It was 1972.
I had already observed, while working briefly as a school teacher, that little had changed from when I had been a child in terms of the expressive tools made available to children.
So I designed a box with the following dimensions: 1.50 x 1.50 x 0.30 metres.It was to contain 22 white, red, blue and yellow pieces, whose modular sides allowed for infinite compositions in every spatial direction. The concept was based on the scaling-up of the old boxes of wooden building blocks given to children to play with. With the change of dimension and the use of coated polyurethane, the shapes became a tool for the construction of child-scale spaces.

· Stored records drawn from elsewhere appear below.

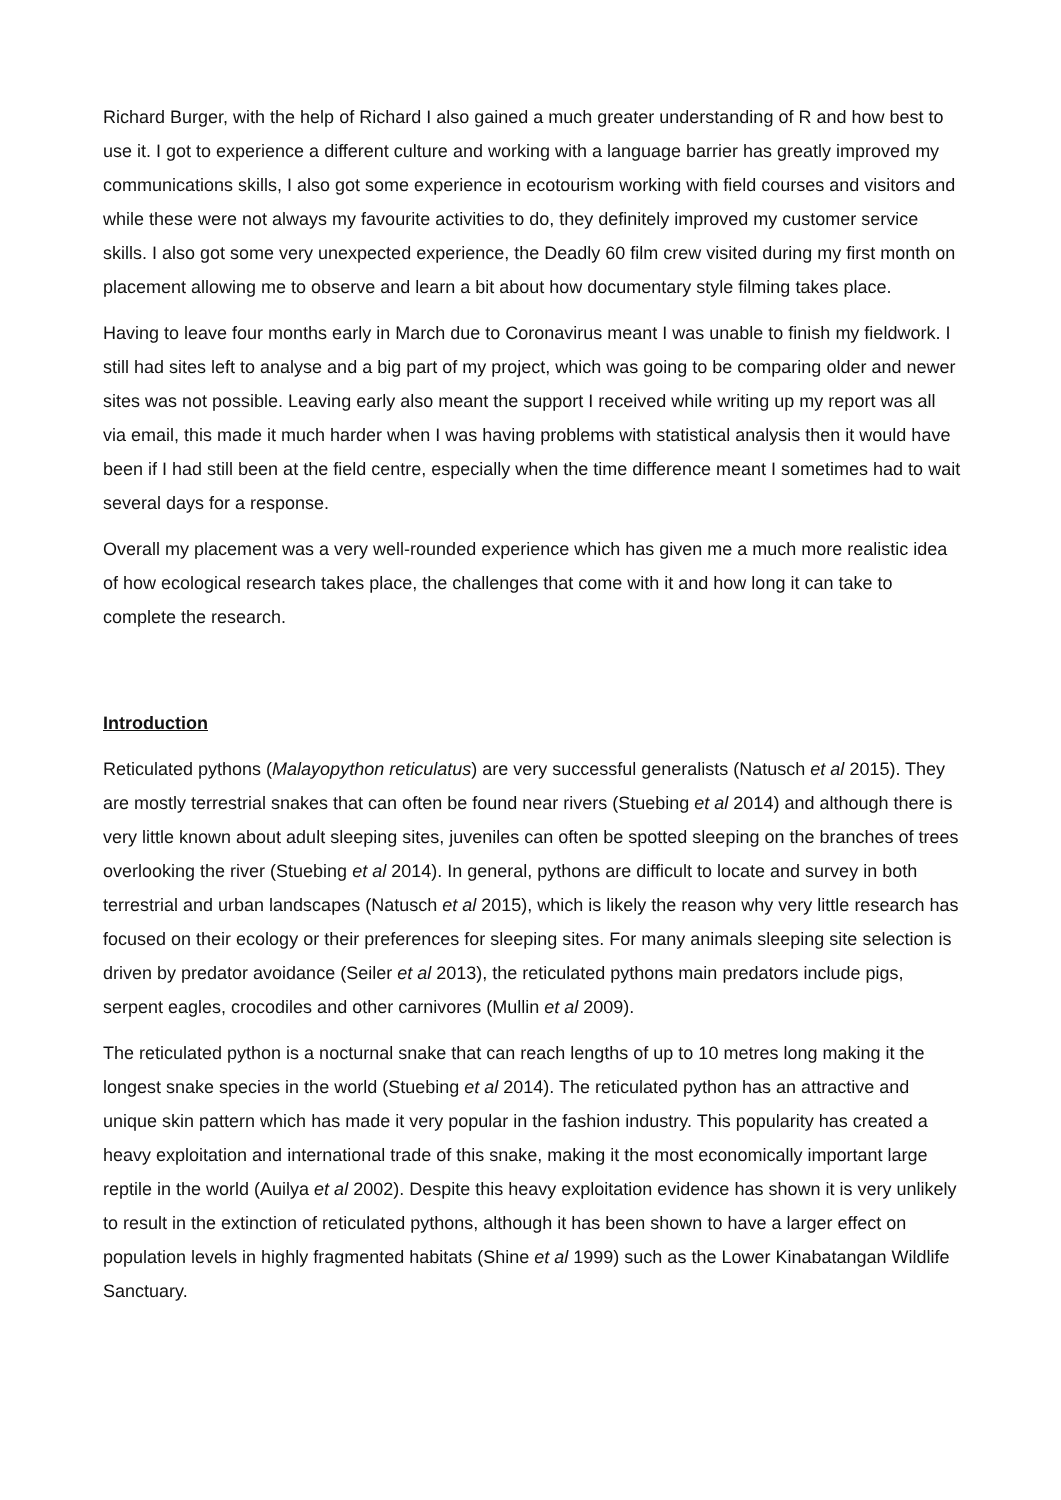Richard Burger, with the help of Richard I also gained a much greater understanding of R and how best to use it. I got to experience a different culture and working with a language barrier has greatly improved my communications skills, I also got some experience in ecotourism working with field courses and visitors and while these were not always my favourite activities to do, they definitely improved my customer service skills. I also got some very unexpected experience, the Deadly 60 film crew visited during my first month on placement allowing me to observe and learn a bit about how documentary style filming takes place.
Having to leave four months early in March due to Coronavirus meant I was unable to finish my fieldwork. I still had sites left to analyse and a big part of my project, which was going to be comparing older and newer sites was not possible. Leaving early also meant the support I received while writing up my report was all via email, this made it much harder when I was having problems with statistical analysis then it would have been if I had still been at the field centre, especially when the time difference meant I sometimes had to wait several days for a response.
Overall my placement was a very well-rounded experience which has given me a much more realistic idea of how ecological research takes place, the challenges that come with it and how long it can take to complete the research.
Introduction
Reticulated pythons (Malayopython reticulatus) are very successful generalists (Natusch et al 2015). They are mostly terrestrial snakes that can often be found near rivers (Stuebing et al 2014) and although there is very little known about adult sleeping sites, juveniles can often be spotted sleeping on the branches of trees overlooking the river (Stuebing et al 2014). In general, pythons are difficult to locate and survey in both terrestrial and urban landscapes (Natusch et al 2015), which is likely the reason why very little research has focused on their ecology or their preferences for sleeping sites. For many animals sleeping site selection is driven by predator avoidance (Seiler et al 2013), the reticulated pythons main predators include pigs, serpent eagles, crocodiles and other carnivores (Mullin et al 2009).
The reticulated python is a nocturnal snake that can reach lengths of up to 10 metres long making it the longest snake species in the world (Stuebing et al 2014). The reticulated python has an attractive and unique skin pattern which has made it very popular in the fashion industry. This popularity has created a heavy exploitation and international trade of this snake, making it the most economically important large reptile in the world (Auilya et al 2002). Despite this heavy exploitation evidence has shown it is very unlikely to result in the extinction of reticulated pythons, although it has been shown to have a larger effect on population levels in highly fragmented habitats (Shine et al 1999) such as the Lower Kinabatangan Wildlife Sanctuary.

This meant giving the children another tool for expression and communication, allowing them to manipulate their own space to meet their requirements in terms of play and learning.The geometric abstraction of the single elements – albeit with their formal evocations – afforded infinite possibilities for use and symbolic interpretations, thus giving free reign to the child’s creativity. The scale is such that it allows children to experience the spaces and environments that they create, rather than simply contemplating them externally. Children can construct their own things, their own objects, and weave social relations with others in both the creative and construction phases, and also when actually playing with the shapes. The material is soft but substantial, it allows children to play freely, even aggressively, and it can be used in a way organised by the children themselves. It is light, easy to transport, and is suitable for constructions that require targeted effort but no help from adults.